These findings highlight that health spending does not account for all differences in life expectancy, upholding what we previously found when looking into the global data.
On a global scale, the scatterplots seem to show a strong relationship between the two variables of Health expenditure and life expectancy, the regression analysis showed that other variables are more statistically significant. Additionally, when we further limited the scope to isolate state by state spending and life expectancy in the US, where the infrastructure and preventative care would in theory be more standardized than when comparing with different countries, the impact of health expenditure was not statistically significant on life expectancy, though still more significant than population. We also found that GDP per capita does not have a statistically significant effect on life expectancy in our global model which suggests that after accounting for other health-related factors, wealth alone may not directly explain life expectancy differences.

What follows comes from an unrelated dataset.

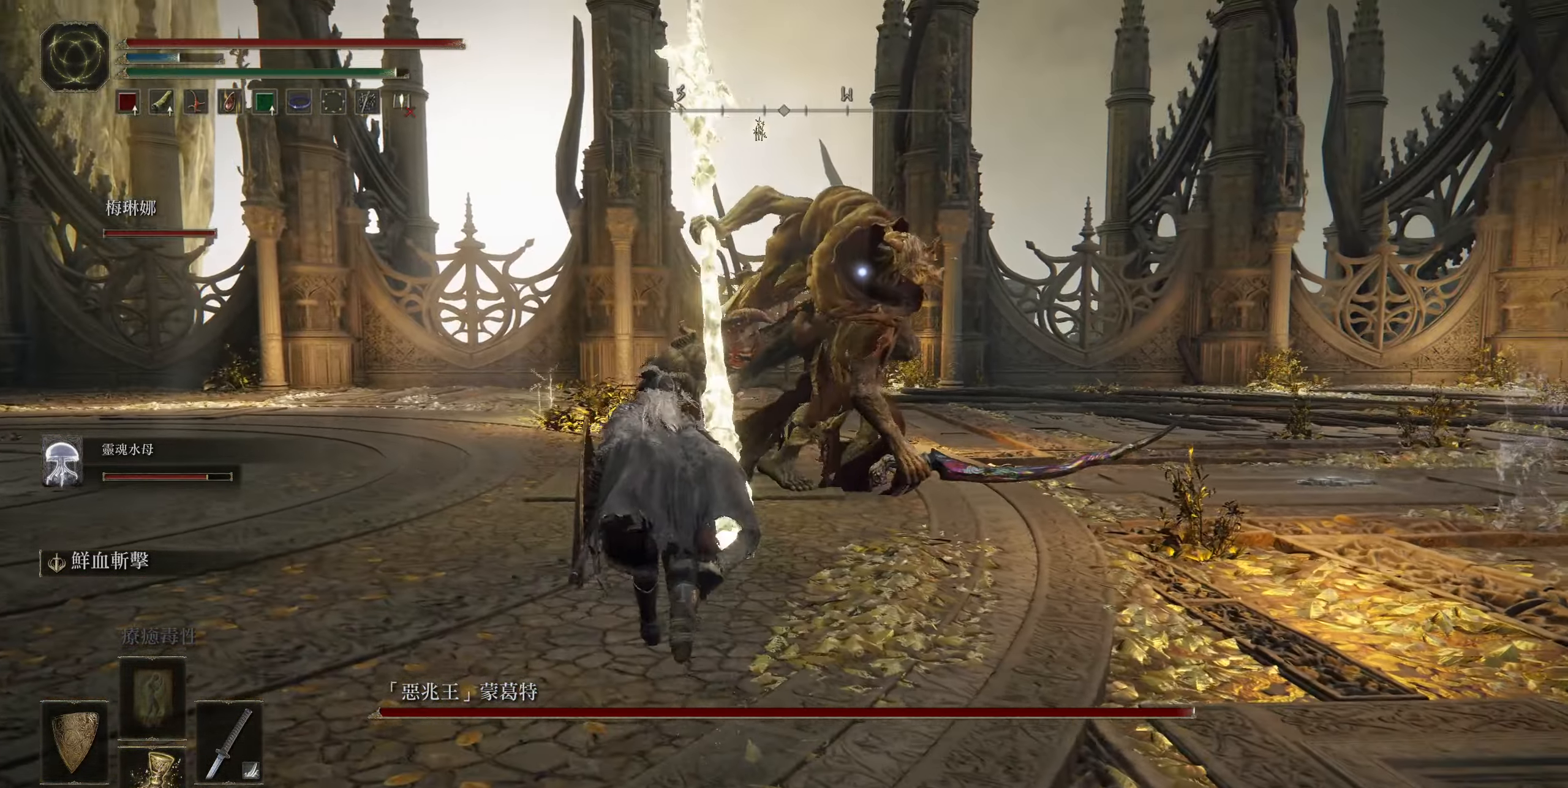
{"buttons": [], "left_stick": "up", "events": [[366, "left_stick", "up"], [466, "CIRCLE", "up"]]}
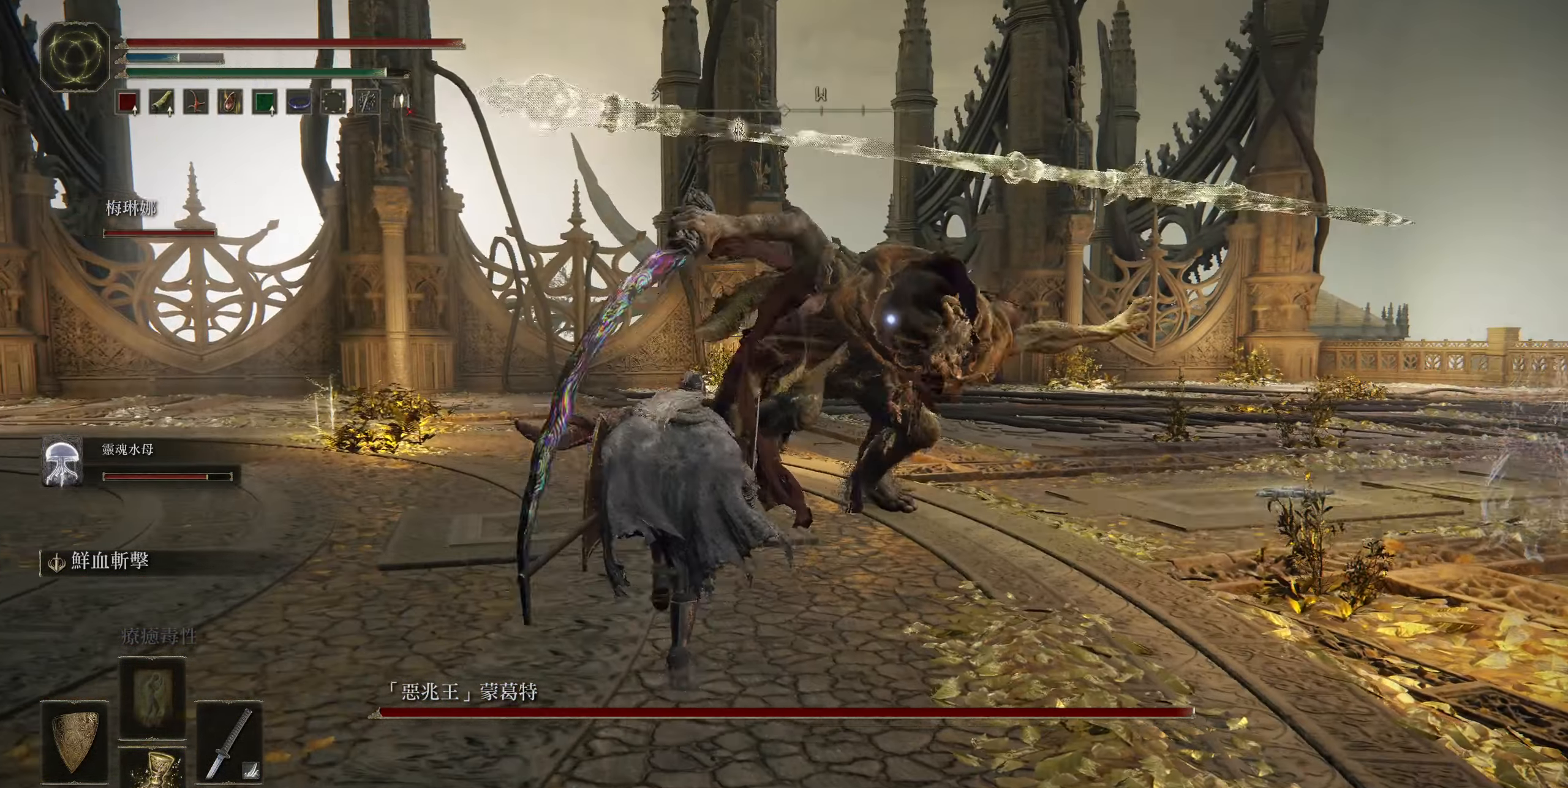
{"buttons": [], "left_stick": "center", "events": [[50, "L2", "down"], [100, "left_stick", "center"], [200, "L2", "up"]]}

This project also highlighted the role that randomisation plays in the differentiation between correlation and causation. While our regression analysis illustrated a marginally significant relationship between the chosen variables, it still remained unclear if longer life expectancy was actually caused by higher health spending or if it was just a mere correlation, and had other factors driving it. The matching allowed us to come to a more credible conclusion in our project. The choice of methodology in causal interpretations is important in the social sciences due to policy making being reliant on results like these. If we mistake correlation for causation, we risk making the wrong decisions leading to a waste of resources or even causing harm. However, there are limitations encountered in this project that should be kept in mind when evaluating our conclusion. Firstly, despite matching of key variables to establish a causal relationship, there still may be other confounding variables that we did not account for (such as education level, income inequality etc.) that could influence both life expectancy and health expenditure. Secondly, defining “high” and “low” spending on health solely on the median may obscure complex effects in the relationship and simplify it. Lastly, especially concerning the worldwide focus, the analysis is focused on only a singular year, thus limiting our ability to assess the dynamic effects over time. Overall, this study strengthens the case for a causal interpretation between higher health spending and better health outcomes, but future research using longitudinal data, additional covariates, and more advanced causal inference techniques would be valuable to deepen and validate these findings.